Kellogg Starts its Day Right
A very different kind of Competition Act civil damages case, Janine Bédard v. Kellogg Canada Inc.,3 was decided in May, 2007, and confirmed on appeal in April 2008.4 The Kellog case involved an allegation by a consumer that Kellogg, in advertising and packaging claims, asserted that both its Frosted Flakes and its Fruit Loops contained "1/3 less sugar than the original," and thereby engaged in a materially false or misleading claim contrary to Section 52 of the Competition Act. Ms. Bédard sought to bring a class action against Kellogg. Kellogg moved to strike out the claim as disclosing no clause of action.
It is apparent from the decision that the parties had very significant factual disagreements with one another as to whether the cereals actually did contain less sugar, how much less sugar, and whether that was misleading or not. The Court concluded that it could not determine these sorts of disputes at a preliminary stage. In addition to the factual disputes, it was also clear that Kellogg had significant prima facie evidence that the way it had marketed its product was consistent with, and indeed potentially required by, various food product marketing regulations. Again the Court ruled that these issues could not be determined on a preliminary basis. Ultimately, the Court concluded that it was not sufficiently clear that the plaintiff could not succeed and that the case should not be struck out as not disclosing a cause of action.5
On the motion for certification as a class action, however, Kellogg was successful. The certification was rejected primarily because there was no attempt to determine how individual purchasers' claims might be adjudicated. Rather, the class plaintiff proposed that the damage be paid to charity.
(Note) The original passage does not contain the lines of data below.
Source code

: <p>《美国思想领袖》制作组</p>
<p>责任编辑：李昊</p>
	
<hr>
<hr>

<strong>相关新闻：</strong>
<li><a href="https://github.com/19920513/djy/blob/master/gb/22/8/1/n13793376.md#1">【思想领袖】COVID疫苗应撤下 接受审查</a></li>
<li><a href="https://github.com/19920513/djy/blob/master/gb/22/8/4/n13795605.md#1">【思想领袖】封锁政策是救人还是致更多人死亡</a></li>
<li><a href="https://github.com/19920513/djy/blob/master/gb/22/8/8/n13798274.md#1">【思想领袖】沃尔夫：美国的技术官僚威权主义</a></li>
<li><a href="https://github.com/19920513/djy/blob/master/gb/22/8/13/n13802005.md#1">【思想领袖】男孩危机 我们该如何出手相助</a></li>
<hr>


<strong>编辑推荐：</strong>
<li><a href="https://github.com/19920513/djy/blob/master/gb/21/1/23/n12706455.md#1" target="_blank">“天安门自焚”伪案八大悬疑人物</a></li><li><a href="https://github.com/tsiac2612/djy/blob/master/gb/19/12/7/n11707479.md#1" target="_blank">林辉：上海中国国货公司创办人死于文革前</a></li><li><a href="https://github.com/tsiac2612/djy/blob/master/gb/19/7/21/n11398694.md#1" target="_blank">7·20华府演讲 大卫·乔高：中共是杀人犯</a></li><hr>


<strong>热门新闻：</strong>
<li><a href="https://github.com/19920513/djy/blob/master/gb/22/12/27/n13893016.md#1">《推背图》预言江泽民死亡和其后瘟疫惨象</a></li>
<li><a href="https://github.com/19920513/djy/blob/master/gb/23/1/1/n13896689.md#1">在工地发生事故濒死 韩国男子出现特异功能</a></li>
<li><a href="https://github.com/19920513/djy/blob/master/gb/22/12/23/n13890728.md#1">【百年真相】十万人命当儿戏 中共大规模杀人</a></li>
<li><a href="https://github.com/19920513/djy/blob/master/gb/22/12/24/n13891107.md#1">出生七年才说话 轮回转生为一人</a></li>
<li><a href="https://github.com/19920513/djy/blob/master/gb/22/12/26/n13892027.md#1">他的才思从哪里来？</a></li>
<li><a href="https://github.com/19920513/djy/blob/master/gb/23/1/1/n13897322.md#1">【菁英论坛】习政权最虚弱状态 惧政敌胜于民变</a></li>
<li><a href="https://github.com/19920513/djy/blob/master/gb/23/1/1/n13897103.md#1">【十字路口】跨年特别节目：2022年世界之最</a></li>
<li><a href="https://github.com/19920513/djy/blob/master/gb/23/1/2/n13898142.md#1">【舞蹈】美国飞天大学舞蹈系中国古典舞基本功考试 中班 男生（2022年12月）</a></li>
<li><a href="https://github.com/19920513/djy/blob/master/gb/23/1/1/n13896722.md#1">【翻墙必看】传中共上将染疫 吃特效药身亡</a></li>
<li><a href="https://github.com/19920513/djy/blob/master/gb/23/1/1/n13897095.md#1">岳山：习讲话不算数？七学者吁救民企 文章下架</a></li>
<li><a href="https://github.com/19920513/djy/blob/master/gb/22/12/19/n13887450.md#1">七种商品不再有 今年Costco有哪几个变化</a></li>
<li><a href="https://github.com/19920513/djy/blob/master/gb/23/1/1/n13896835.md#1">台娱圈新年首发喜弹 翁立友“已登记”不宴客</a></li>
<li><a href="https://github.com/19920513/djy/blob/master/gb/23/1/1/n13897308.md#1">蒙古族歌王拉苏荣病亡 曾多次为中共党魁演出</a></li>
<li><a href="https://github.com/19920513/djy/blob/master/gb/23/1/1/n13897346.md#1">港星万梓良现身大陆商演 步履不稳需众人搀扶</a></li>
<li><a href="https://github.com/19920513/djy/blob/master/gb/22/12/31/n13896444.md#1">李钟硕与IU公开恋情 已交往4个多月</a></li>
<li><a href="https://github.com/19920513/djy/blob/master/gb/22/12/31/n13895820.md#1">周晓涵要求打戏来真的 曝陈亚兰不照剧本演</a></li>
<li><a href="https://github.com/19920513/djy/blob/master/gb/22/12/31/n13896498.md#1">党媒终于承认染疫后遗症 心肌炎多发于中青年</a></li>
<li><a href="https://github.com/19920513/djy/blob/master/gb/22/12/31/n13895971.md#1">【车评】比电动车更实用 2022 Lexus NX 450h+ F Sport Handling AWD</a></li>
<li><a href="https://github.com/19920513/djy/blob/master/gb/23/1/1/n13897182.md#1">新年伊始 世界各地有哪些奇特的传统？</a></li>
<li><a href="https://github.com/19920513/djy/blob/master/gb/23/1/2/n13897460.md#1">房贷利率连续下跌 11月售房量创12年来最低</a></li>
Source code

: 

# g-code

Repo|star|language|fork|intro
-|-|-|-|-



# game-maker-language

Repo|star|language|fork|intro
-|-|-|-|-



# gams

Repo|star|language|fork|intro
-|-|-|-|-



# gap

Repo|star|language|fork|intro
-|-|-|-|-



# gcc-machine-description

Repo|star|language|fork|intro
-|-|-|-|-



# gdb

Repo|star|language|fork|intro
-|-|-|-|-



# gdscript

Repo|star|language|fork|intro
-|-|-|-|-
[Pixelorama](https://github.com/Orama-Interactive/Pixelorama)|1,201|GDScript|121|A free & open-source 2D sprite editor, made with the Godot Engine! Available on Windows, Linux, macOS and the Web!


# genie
Paragraph 112 of the judgment provides:
"As the applicant recognized, the most important aspect of this action is not to provide access to justice for purchasers to compensate them, since there is no intention here of reimbursement. The purpose of the action is essentially to penalize and end the respondent's allegedly reprehensible conduct. The legislature has in fact provided specific machinery for this. Ms. Bédard need only file a complaint with the Canadian Food Inspection Agency or with the Competition Commissioner. They certainly have the expertise and authority to terminate the conduct of which Ms. Bédard complains. Moreover the Act provides for severe fines."
Thus, the action was not certified as a class action. This reluctance to certify a Competition Act class action, when it is not designed to compensate victims of alleged conduct, but rather to penalize the wrongdoer, and the recognition of the role of the Commissioner of Competition and criminal penalties under the Competition Act as an argument against class actions to penalize or to modify behaviour, is consistent with comments found in the Pro-Sys case. We may see more proposed Competition Act class action cases in which actual "victims" will not receive meaningful compensation being subject to very careful scrutiny before being certified.
The conclusion to be drawn from both of the Toyota and Kellogg cases, as well as the Pro-Sys case we detailed in our Summer 2008 Competition and Marketing Brief,6 is that Competition Act class actions are becoming at least somewhat more difficult to certify, and the primary stumbling block is typically the difficulty in showing injury on a class basis.